--- start Document section ---

The battle could not have taken more than a moment before the constructs had all been destroyed, but, by the end of it, dawn was peaking through the woods.  Ugly Toad wailed.  “Wicked and uuunatural events unfooooold!  The witch is cloooose!”

Ahead of them, a cottage beckoned.  A hint of freshly-baked ginger-bread captured Dog’s attention and he rushed forward heedlessly.  As he neared, the door swung open to reveal a crooked Woman leaning on a cane.  From his perch upon her shoulder, Crow cackled madly.

The Woman looked sharply at Dog, then held up a shiny thing, still attached to its severed cloth strap.  Reading from it, she called out Dog’s Truename and then commanded, “Come.”

Dog obeyed.


----------



## Rune (Mar 17, 2011)

_part two_

The Crooked Woman patted Dog on the head, extolling his virtue in a voice as thick as syrup.  “What a Good Doggy, you are!”  Dog wagged his tail with exuberant enthusiasm.  “Now you be a Good Doggy and wait right here while I get you a treat!”

The Crooked Woman disappeared into her cottage for a brief moment.  Ugly Toad croaked in dismay and Turtle was filled with misgivings, but Dog made no effort to move from his spot at the door.  When the Woman returned, Dog’s excitement could not be constrained; the Crooked Woman held a tray of freshly-baked ginger-bread men.

The Woman fixed her stare at Ugly Toad and asked, “Why have you returned to me, Ugly Toad?”  Crow cackled by her side.

Toad panicked under the weight of the Crooked Woman’s gaze.  “It was not my doing!  Turtle made me return!”

Turtle looked at Toad and sighed.  She was disappointed in Toad’s cowardice, but not surprised.  Before she could protest, however, the witch threw her tray of cookie-men on to the ground, and they rose ominously, as if alive.

The Crooked Woman spoke soothingly to Dog again.  “Be a _Good_ Doggy, and chastise that _Bad_ Turtle for me.”  Dog leaped to the task, challenging Turtle to defy his new master at her own peril.

Turtle had no desire to confront Dog, and, anyway, sensed a great malevolent presence dominating his will.  Instead, Turtle began to intone a rite that would bring clarity of mind and protection from evils for Dog, but, at that moment, she was swarmed by the wicked little ginger-bread men.

Seeing his friend so besieged by such delicious-smelling foes, Dog found the strength to shut out the Crooked Woman’s enchanting voice echoing within his head.  Then Dog gently picked up Turtle in his mouth and shook her confectionery assailants loose.  Once free, Turtle resumed her prayer and, soon, Dog's mind was fully his own, again.

--- end Document section ---

**Tasks to carry out:**
1) Name every animal character in the story.
2) Shorten the paragraph of the story that begins "The Crooked Woman disappeared into her cottage" while keeping its main facts.
3) Quote the passage of the story that starts with the words containing "Ahead of them, a" and ends with "Dog obeyed.".

--- start Information provided ---

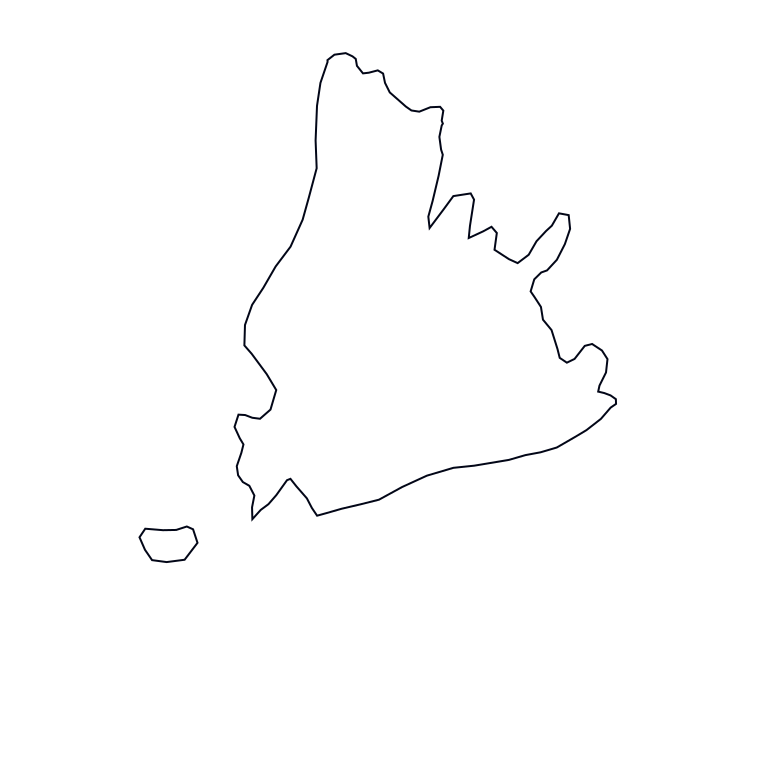 the district of Umeå, Västerbotten, Sweden, rotated 120°
{"feature_id": "70781695B42306672423643", "entity_name": "Umeå", "entity_type": "district", "adm_level": 2, "iso_a3": "SWE", "parent_name": "Sweden", "parent_adm1": "Västerbotten", "projection": "equal_earth", "projection_center": [20.181, 63.977], "detail": "fine", "context": "isolated", "style": "outline", "palette": "ink", "viewbox_px": 768, "rotation_deg": 120, "n_neighbors": 0, "source": "geoboundaries", "source_scale": "gbopen_adm2", "svg_char_len": 1883}
<svg xmlns="http://www.w3.org/2000/svg" viewBox="0 0 768 768"><g transform="rotate(120 384 384)"><path d="M285.2,173.1L281.2,175.6L280.6,182.1L281.7,188.7L283.5,194.7L277.6,196.6L263.0,197.5L250.7,202.9L246.0,212.0L245.3,223.8L250.6,229.2L267.0,231.5L274.1,236.3L273.5,244.9L267.0,251.2L253.5,265.9L248.8,278.5L238.8,286.6L233.5,297.0L230.5,303.3L218.2,306.2L208.8,303.6L204.1,299.6L190.0,296.4L172.4,297.3L156.6,300.4L145.4,308.5L148.7,317.8L163.0,317.8L170.3,320.1L184.1,323.3L199.7,323.3L212.5,328.7L213.4,338.2L212.5,355.4L196.8,361.8L194.1,369.5L202.3,374.5L215.2,383.6L204.1,388.6L179.3,398.2L175.6,404.2L186.6,417.9L203.1,419.7L226.1,422.5L216.9,429.3L201.2,433.4L176.4,440.8L156.1,447.7L152.4,451.8L142.3,459.6L131.2,463.3L129.1,463.2L127.1,465.7L117.6,469.3L115.9,474.0L121.1,482.2L130.5,489.6L133.4,497.0L132.8,503.8L128.6,524.8L122.7,533.7L115.6,540.0L115.5,546.2L122.0,552.8L125.5,557.5L122.0,566.5L116.6,571.0L116.0,575.1L116.6,582.6L123.6,591.6L131.8,594.9L133.3,593.9L155.0,589.6L176.6,581.1L207.3,565.0L230.8,550.2L260.2,542.3L282.4,536.6L311.8,533.6L336.4,536.6L361.0,536.6L381.4,537.8L402.4,533.9L420.4,524.2L424.0,513.7L434.1,490.5L443.1,474.3L462.9,469.5L476.1,474.0L479.1,481.2L480.3,488.7L483.3,494.7L495.9,492.0L503.1,481.8L506.6,475.5L515.0,473.1L528.8,470.4L536.0,464.7L539.5,457.2L539.5,449.7L545.4,440.5L556.8,436.6L566.9,430.4L554.7,427.8L545.9,424.0L534.1,421.7L515.8,419.9L512.9,417.6L516.4,408.8L521.6,393.6L527.4,384.5L531.5,376.1L524.4,369.1L513.2,358.3L499.6,343.8L486.7,330.5L464.3,316.9L441.9,301.0L421.9,282.0L409.6,265.0L387.2,237.8L374.9,226.0L364.9,214.3L358.2,207.9L352.6,202.6L334.4,192.1L322.7,185.6L305.7,178.7L291.1,175.9L285.2,173.1ZM614.8,466.1L605.3,476.7L606.0,483.5L614.3,491.0L621.1,502.3L628.7,518.4L639.0,519.1L647.1,508.1L652.5,496.8L646.9,483.2L635.9,468.8L614.8,466.1Z" fill="none" stroke="#020617" stroke-width="2"/></g></svg>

--- end Information provided ---

**Responses to the tasks:**
1) Ugly Toad, Dog, Crow, Turtle

2) The Crooked Woman briefly went into her cottage. Ugly Toad croaked in dismay and Turtle had misgivings, but Dog stayed at the door. She returned with a tray of freshly-baked ginger-bread men, and Dog's excitement could not be contained.

3)
Ahead of them, a cottage beckoned.  A hint of freshly-baked ginger-bread captured Dog’s attention and he rushed forward heedlessly.  As he neared, the door swung open to reveal a crooked Woman leaning on a cane.  From his perch upon her shoulder, Crow cackled madly.

The Woman looked sharply at Dog, then held up a shiny thing, still attached to its severed cloth strap.  Reading from it, she called out Dog’s Truename and then commanded, “Come.”

Dog obeyed.